++++ Supplied data ++++

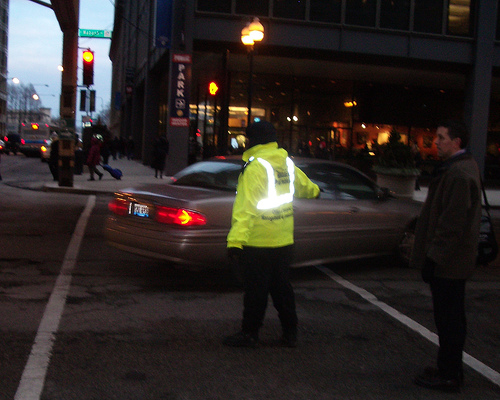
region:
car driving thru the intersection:
[112, 102, 428, 275]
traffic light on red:
[74, 44, 107, 91]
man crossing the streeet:
[214, 104, 309, 352]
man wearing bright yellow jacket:
[203, 114, 318, 351]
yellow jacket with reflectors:
[232, 146, 305, 261]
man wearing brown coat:
[406, 93, 489, 398]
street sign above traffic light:
[76, 19, 114, 43]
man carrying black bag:
[380, 127, 482, 367]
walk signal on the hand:
[198, 71, 232, 101]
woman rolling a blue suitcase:
[81, 125, 118, 182]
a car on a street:
[104, 156, 425, 274]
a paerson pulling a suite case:
[83, 142, 126, 188]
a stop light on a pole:
[74, 46, 96, 96]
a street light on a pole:
[235, 13, 268, 141]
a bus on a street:
[21, 120, 51, 155]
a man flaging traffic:
[218, 122, 324, 352]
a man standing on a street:
[407, 118, 492, 397]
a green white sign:
[75, 25, 102, 40]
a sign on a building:
[172, 51, 192, 136]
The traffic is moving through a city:
[28, 17, 484, 373]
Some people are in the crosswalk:
[17, 22, 489, 383]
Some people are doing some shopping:
[35, 6, 487, 391]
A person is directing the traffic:
[15, 20, 497, 380]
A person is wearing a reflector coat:
[16, 12, 488, 384]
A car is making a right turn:
[36, 23, 496, 380]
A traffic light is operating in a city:
[16, 22, 482, 367]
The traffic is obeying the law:
[5, 15, 486, 370]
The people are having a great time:
[17, 21, 493, 382]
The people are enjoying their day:
[11, 22, 486, 392]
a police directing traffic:
[38, 17, 495, 320]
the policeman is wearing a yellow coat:
[188, 106, 330, 352]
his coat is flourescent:
[235, 156, 310, 231]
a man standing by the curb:
[368, 97, 495, 388]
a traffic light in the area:
[47, 28, 122, 96]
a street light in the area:
[221, 11, 278, 131]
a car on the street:
[109, 138, 448, 283]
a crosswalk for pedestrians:
[25, 180, 447, 392]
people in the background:
[40, 122, 143, 190]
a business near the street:
[161, 75, 435, 164]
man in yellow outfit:
[161, 122, 341, 304]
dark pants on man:
[219, 239, 306, 325]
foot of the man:
[211, 322, 267, 355]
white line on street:
[14, 256, 121, 351]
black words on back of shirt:
[263, 160, 299, 199]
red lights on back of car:
[81, 171, 228, 255]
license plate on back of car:
[119, 194, 164, 229]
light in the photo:
[60, 31, 118, 96]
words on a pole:
[153, 47, 210, 130]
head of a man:
[411, 116, 475, 168]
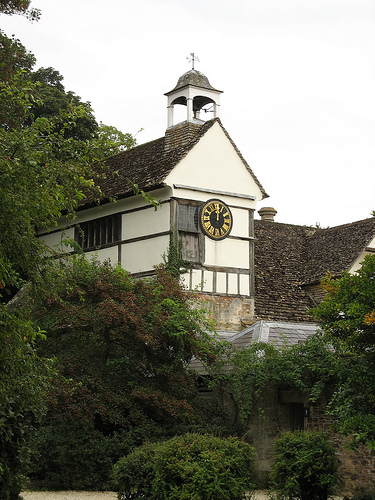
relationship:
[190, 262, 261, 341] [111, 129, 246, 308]
wall on side of a building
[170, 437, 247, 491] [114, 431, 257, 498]
leaves on bush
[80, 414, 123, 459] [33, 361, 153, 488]
leaves on bush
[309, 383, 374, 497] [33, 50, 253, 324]
wall of building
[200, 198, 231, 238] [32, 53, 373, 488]
clock on building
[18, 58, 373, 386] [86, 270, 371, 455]
building by trees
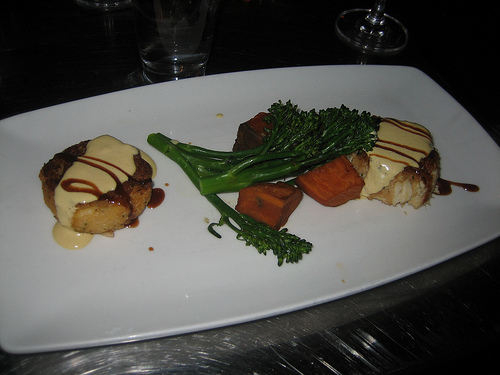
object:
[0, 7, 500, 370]
table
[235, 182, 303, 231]
potato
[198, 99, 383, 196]
broccoli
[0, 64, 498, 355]
plate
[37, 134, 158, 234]
food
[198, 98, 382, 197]
vegetable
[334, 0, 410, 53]
glass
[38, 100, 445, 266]
dinner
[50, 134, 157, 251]
sauce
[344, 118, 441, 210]
meat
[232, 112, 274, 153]
potato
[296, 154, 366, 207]
potato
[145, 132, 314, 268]
broccoli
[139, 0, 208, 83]
glass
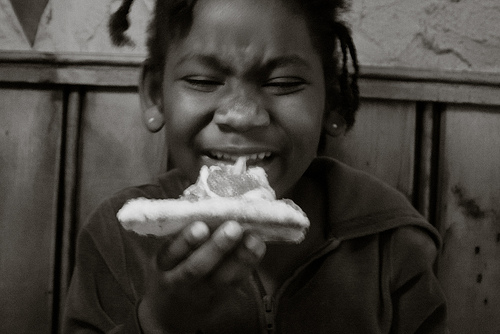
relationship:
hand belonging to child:
[139, 219, 268, 332] [57, 0, 450, 330]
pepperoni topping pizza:
[205, 165, 259, 198] [113, 159, 309, 248]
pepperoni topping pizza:
[174, 183, 211, 200] [113, 159, 309, 248]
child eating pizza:
[57, 0, 450, 330] [115, 156, 311, 246]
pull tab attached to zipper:
[260, 290, 278, 331] [252, 237, 336, 332]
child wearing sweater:
[57, 0, 450, 330] [60, 155, 448, 333]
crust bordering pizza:
[117, 196, 310, 243] [115, 156, 311, 246]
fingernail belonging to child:
[188, 220, 208, 238] [57, 0, 450, 330]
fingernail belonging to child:
[221, 218, 243, 239] [57, 0, 450, 330]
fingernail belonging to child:
[243, 232, 259, 250] [57, 0, 450, 330]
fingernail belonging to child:
[252, 239, 266, 257] [57, 0, 450, 330]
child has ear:
[57, 0, 450, 330] [138, 56, 165, 132]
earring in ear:
[144, 115, 157, 131] [138, 56, 165, 132]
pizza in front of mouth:
[115, 156, 311, 243] [198, 146, 277, 172]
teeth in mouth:
[209, 149, 269, 159] [197, 141, 281, 172]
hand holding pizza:
[139, 219, 268, 332] [115, 156, 311, 243]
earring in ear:
[328, 122, 340, 136] [327, 68, 350, 147]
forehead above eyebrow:
[189, 3, 312, 66] [174, 48, 236, 77]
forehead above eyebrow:
[189, 3, 312, 66] [258, 51, 310, 75]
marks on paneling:
[444, 179, 493, 285] [0, 51, 498, 331]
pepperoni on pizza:
[205, 165, 262, 198] [115, 156, 311, 243]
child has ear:
[57, 0, 450, 330] [321, 66, 354, 136]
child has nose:
[57, 0, 450, 330] [214, 85, 273, 134]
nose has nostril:
[214, 85, 273, 134] [218, 124, 237, 134]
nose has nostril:
[214, 85, 273, 134] [250, 124, 263, 132]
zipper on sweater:
[241, 236, 341, 332] [60, 155, 448, 333]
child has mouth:
[57, 0, 450, 330] [197, 141, 281, 172]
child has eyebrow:
[57, 0, 450, 330] [173, 49, 237, 75]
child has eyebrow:
[57, 0, 450, 330] [256, 51, 311, 81]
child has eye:
[57, 0, 450, 330] [178, 70, 223, 91]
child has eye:
[57, 0, 450, 330] [262, 69, 307, 96]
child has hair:
[57, 0, 450, 330] [106, 0, 363, 136]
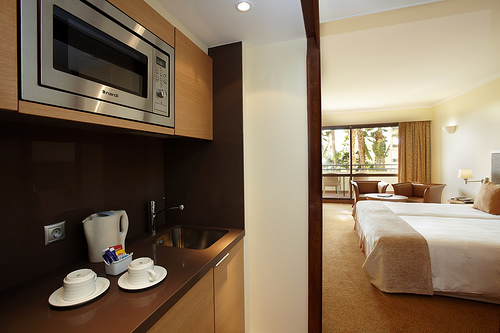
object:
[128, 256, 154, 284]
cup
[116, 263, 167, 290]
plate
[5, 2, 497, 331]
hotel room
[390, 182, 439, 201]
chair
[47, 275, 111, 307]
saucer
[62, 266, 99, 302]
mug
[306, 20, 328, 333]
framing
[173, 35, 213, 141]
cabinet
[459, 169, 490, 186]
lamp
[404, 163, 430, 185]
ground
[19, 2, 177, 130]
metal microwave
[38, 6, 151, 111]
door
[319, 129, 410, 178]
window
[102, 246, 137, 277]
caddy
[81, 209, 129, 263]
white pitcher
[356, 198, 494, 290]
blanket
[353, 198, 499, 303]
bed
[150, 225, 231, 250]
sink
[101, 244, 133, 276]
holder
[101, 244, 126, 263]
packets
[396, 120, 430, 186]
curtain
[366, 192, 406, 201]
table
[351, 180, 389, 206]
chairs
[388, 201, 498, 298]
bedspread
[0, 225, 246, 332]
countertop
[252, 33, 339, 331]
wall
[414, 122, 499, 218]
wall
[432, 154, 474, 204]
shade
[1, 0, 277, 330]
mini kitchen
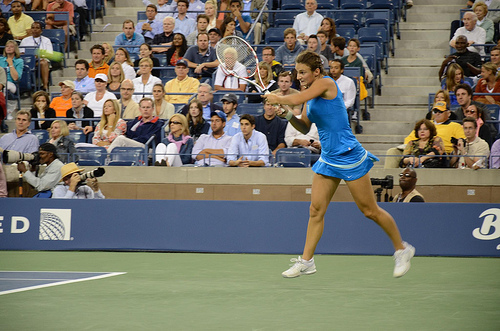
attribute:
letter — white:
[7, 214, 32, 236]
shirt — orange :
[50, 86, 77, 118]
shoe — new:
[280, 257, 318, 277]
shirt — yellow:
[294, 82, 430, 177]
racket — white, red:
[225, 39, 289, 102]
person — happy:
[457, 117, 491, 169]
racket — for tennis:
[215, 33, 287, 113]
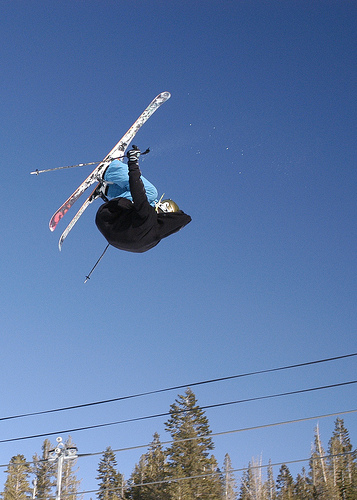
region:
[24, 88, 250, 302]
a person in the air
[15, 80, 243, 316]
a person skiing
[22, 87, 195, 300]
a person wearing a helmet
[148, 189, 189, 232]
the helmet is gold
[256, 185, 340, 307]
the sky is blue and clear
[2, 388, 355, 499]
the pine trees with green leaves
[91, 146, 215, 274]
the person wearing pants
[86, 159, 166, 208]
the pants are blue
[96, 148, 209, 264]
the person wearing a jacket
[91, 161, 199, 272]
the jacket is black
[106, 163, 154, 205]
the pants are blue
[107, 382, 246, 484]
electrical wires are in the air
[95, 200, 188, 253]
the jumper is black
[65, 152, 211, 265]
the guy is upside down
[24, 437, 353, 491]
trees are in the background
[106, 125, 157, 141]
the skateboard has graphic on it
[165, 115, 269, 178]
snow patches are in the air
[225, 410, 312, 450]
the sky is cloudless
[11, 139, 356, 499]
the photo was taken outdoors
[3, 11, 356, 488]
the photo was taken in the daytime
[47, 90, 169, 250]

++++

Task brief
Give everything from the line containing "[65, 152, 211, 265]" down to the end of the records as a Markdown table with the columns "Row" and "Line", numbering the rows and leaving out blank lines.

Result of this exercise
| Row | Line |
|---|---|
| 1 | [65, 152, 211, 265] |
| 2 | the guy is upside down |
| 3 | [24, 437, 353, 491] |
| 4 | trees are in the background |
| 5 | [106, 125, 157, 141] |
| 6 | the skateboard has graphic on it |
| 7 | [165, 115, 269, 178] |
| 8 | snow patches are in the air |
| 9 | [225, 410, 312, 450] |
| 10 | the sky is cloudless |
| 11 | [11, 139, 356, 499] |
| 12 | the photo was taken outdoors |
| 13 | [3, 11, 356, 488] |
| 14 | the photo was taken in the daytime |
| 15 | [47, 90, 169, 250] |